On this site, people are incredibly liberal with voting: almost all answers that are remotely related to the question are upvoted, and any downvoting is called into question as being rude, mean, or uncouth. If you want to follow etiquette, you should upvote all the answers.
However, your own personal preference in how you vote isn't going to make or break a person's reputation total. So feel free to ignore the etiquette and follow the overarching principle of upvote answers you think are useful, downvote answers you think are not useful. Of course, only you can tell what's useful to you. If answers duplicating already perfectly suitable answers are useless to you, downvote without pity, or remorse, or fear and upvote only those answers you personally found of use.
To give you my own criteria in the situation you're describing:
I know that a lot of times, even so-called "subjective" questions really only have one real answer that people understand in slightly different ways. It's possible that people act in bad faith when answering (hoping you won't see they just duplicated an earlier answer for quick rep points), but I think most people are thinking that their answer is truly novel because it's not an exact copy-and-paste of an earlier answer.
Because of that, I tend to upvote the answers in which people explain their positions well.
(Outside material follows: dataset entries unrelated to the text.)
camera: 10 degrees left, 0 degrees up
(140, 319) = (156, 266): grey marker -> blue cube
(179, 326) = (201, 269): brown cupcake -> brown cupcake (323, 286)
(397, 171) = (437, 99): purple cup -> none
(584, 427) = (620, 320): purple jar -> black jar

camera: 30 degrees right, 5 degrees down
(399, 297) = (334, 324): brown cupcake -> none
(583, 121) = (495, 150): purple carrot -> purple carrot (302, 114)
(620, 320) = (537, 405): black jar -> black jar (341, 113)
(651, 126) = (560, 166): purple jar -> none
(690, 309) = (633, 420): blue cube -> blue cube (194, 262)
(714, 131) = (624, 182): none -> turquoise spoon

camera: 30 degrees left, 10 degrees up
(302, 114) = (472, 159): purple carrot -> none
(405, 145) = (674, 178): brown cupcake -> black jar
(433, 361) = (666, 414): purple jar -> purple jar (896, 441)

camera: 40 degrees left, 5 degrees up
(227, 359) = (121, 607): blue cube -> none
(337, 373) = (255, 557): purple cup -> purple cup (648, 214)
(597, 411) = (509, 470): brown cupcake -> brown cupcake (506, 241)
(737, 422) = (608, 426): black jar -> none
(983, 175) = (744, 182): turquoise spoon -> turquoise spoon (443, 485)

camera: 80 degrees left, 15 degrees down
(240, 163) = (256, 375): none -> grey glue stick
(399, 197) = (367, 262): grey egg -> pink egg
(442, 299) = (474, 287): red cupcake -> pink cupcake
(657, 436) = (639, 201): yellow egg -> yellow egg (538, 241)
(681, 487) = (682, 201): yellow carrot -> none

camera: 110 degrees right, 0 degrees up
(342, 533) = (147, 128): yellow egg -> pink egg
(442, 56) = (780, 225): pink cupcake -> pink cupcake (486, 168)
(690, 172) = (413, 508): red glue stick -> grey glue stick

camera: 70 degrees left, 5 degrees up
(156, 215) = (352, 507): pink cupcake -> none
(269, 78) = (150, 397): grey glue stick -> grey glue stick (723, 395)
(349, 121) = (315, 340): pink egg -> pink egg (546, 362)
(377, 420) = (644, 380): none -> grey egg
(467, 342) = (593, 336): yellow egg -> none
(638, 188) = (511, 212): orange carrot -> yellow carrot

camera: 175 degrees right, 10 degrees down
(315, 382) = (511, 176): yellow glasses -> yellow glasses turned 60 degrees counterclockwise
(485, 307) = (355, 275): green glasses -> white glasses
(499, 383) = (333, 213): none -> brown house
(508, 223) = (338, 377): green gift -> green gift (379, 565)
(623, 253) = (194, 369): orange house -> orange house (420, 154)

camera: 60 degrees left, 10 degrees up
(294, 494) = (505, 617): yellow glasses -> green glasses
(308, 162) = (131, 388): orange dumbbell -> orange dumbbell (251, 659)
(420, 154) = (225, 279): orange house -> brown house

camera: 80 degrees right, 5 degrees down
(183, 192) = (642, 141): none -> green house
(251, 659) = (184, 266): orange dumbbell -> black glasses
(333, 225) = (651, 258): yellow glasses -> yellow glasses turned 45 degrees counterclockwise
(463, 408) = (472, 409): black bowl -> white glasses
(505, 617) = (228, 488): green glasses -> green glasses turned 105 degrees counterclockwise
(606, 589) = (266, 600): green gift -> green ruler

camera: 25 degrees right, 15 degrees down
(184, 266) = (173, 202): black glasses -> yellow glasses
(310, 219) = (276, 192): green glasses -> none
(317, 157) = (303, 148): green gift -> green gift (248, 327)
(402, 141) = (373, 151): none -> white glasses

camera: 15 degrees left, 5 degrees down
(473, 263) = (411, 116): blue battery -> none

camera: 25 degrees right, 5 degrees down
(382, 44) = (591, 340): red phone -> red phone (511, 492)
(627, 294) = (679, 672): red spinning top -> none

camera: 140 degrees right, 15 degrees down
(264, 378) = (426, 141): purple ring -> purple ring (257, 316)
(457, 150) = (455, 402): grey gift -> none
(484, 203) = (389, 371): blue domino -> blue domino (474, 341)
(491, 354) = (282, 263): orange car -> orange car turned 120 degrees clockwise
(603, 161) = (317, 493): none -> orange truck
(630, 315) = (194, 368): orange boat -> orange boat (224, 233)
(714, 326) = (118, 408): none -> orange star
This dovetails nicely into the Six Subjective Guidelines which encourage questions to invite long answers that share reasons, experiences, and facts. It's not simply enough that one answers a question: we get enough answers already. For an answer to be useful here, it needs to provide more.
So if a person says something first but provides no detail, and a second person provides the same answer cogently (that is, they provided useful reasons why one ought to believe the answer is true), I'll always upvote the second person and I'll tend to downvote the first person.
If, however, the first person gave a really useful answer and the second person didn't provide any new insights to the answer, I'll upvote the first and downvote the second as the second isn't useful.
If both people have the same answer, but provide really great and different reasons for arriving at that answer, I'll upvote them both. Finally, if both answers lack any explanation, I'll downvote them both.